Review of The Russia House by John Le Carré….
John Le Carré’s The Russia House (1989) was my first book of choice for my recent holiday. There is something about reading JLC on a long-haul flight and holiday which is hard to describe. I usually save him for vacations as a guilty reread treat and this, his last but one book written during the Cold War epitomizes the author’s ‘slow burn’ approach to his stories.
I haven’t read this in years, I vaguely recall Sean Connery as the duffle-coated Barley Blair in the 1990 film of the same name but much of the story was forgotten to me.

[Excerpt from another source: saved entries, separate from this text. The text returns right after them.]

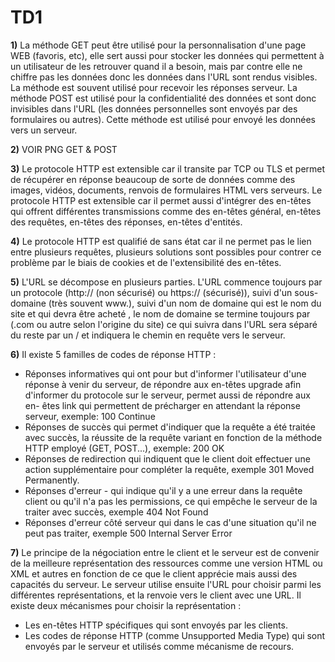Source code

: # TD1  

**1)** La méthode GET peut être utilisé pour la personnalisation d'une page WEB (favoris, etc), elle sert aussi pour stocker les données qui permettent à un utilisateur de les retrouver quand il a besoin, mais par contre elle ne chiffre pas les données donc les données dans l'URL sont rendus visibles. La méthode est souvent utilisé pour recevoir les réponses serveur.
   La méthode POST est utilisé pour la confidentialité des données et sont donc invisibles dans l'URL (les données personnelles sont envoyés par des formulaires ou autres). Cette méthode est utilisé pour envoyé les données vers un serveur.

**2)** VOIR PNG GET & POST 
       
**3)** Le protocole HTTP est extensible car il transite par TCP ou TLS et permet de récupérer en réponse beaucoup de sorte de données comme des images, vidéos, documents, renvois de formulaires HTML vers serveurs.
   Le protocole HTTP est extensible car il permet aussi d'intégrer des en-têtes qui offrent différentes transmissions comme des en-têtes général, en-têtes des requêtes, en-têtes des réponses, en-têtes d'entités.

**4)** Le protocole HTTP est qualifié de sans état car il ne permet pas le lien entre plusieurs requêtes, plusieurs solutions sont possibles pour contrer ce problème par le biais de cookies et de l'extensibilité des en-têtes.

**5)** L'URL se décompose en plusieurs parties. L'URL commence toujours par un protocole (http:// (non sécurisé) ou https:// (sécurisé)), suivi d'un sous-domaine (très souvent www.), suivi d'un nom de domaine qui est le nom du site et qui devra être acheté , le nom de domaine se termine toujours par (.com ou autre selon l'origine du site) ce qui suivra dans l'URL sera séparé du reste par un / et indiquera le chemin en requête vers le serveur.

**6)** Il existe 5 familles de codes de réponse HTTP : 

   - Réponses informatives qui ont pour but d'informer l'utilisateur d'une réponse à venir du serveur, de répondre aux en-têtes upgrade afin d'informer du protocole sur le serveur, permet aussi de répondre aux en-         êtes link qui permettent de précharger en attendant la réponse serveur, exemple: 100 Continue
   - Réponses de succès qui permet d'indiquer que la requête a été traitée avec succès, la réussite de la requête variant en fonction de la méthode HTTP employé (GET, POST...), exemple: 200 OK
   - Réponses de redirection qui indiquent que le client doit effectuer une action supplémentaire pour compléter la requête, exemple 301 Moved Permanently.
   - Réponses d'erreur - qui indique qu'il y a une erreur dans la requête client ou qu'il n'a pas les permissions, ce qui empêche le serveur de la traiter avec succès, exemple 404 Not Found
   - Réponses d'erreur côté serveur qui dans le cas d'une situation qu'il ne peut pas traiter, exemple 500 Internal Server Error

**7)** Le principe de la négociation entre le client et le serveur est de convenir de la meilleure représentation des ressources comme une version HTML ou XML et autres en fonction de ce que le client apprécie mais aussi des capacités du serveur. Le serveur utilise ensuite l'URL pour choisir parmi les différentes représentations, et la renvoie vers le client avec une URL.
   Il existe deux mécanismes pour choisir la représentation : 
   - Les en-têtes HTTP spécifiques qui sont envoyés par les clients.
   - Les codes de réponse HTTP (comme Unsupported Media Type) qui sont envoyés par le serveur et utilisés comme mécanisme de recours.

Le Carré’s skill at crafting a story is seldom matched, his vision of intelligence work eschews the gadgets, car chases and explosions for a deeper, complex journey in which the end usually comes in a slow, understated way in which the general public are none the wiser but become the stuff of legend in the annals of intelligence history.
Barley Blair is the world-weary, drink sodden pawn of choice for Le Carré, an interesting character let down by a weakly written romance with the beautiful Katya. Here the author struggles; Blair’s interest is hardly surprising but Katya’s less so and unconvincing, that he would give up his life in the West a la Philby for a woman he barely knows and why she would settle for an alcoholic in the autumn of his life is poorly executed, an add-on for a lengthy build up.
The Russia House is a reminder of how the intelligence world operates outside the normal moral and ethical boundaries of society, where Le Carré triumphs so often is in his ability to show the human cost of ‘games’ played by the unelected, the futility of so many gambits using unwilling pawns. When he hits the spot Le Carré is virtually untouchable, when he doesn’t it’s a disappointing curve ball and in this, his two central characters left me wanting.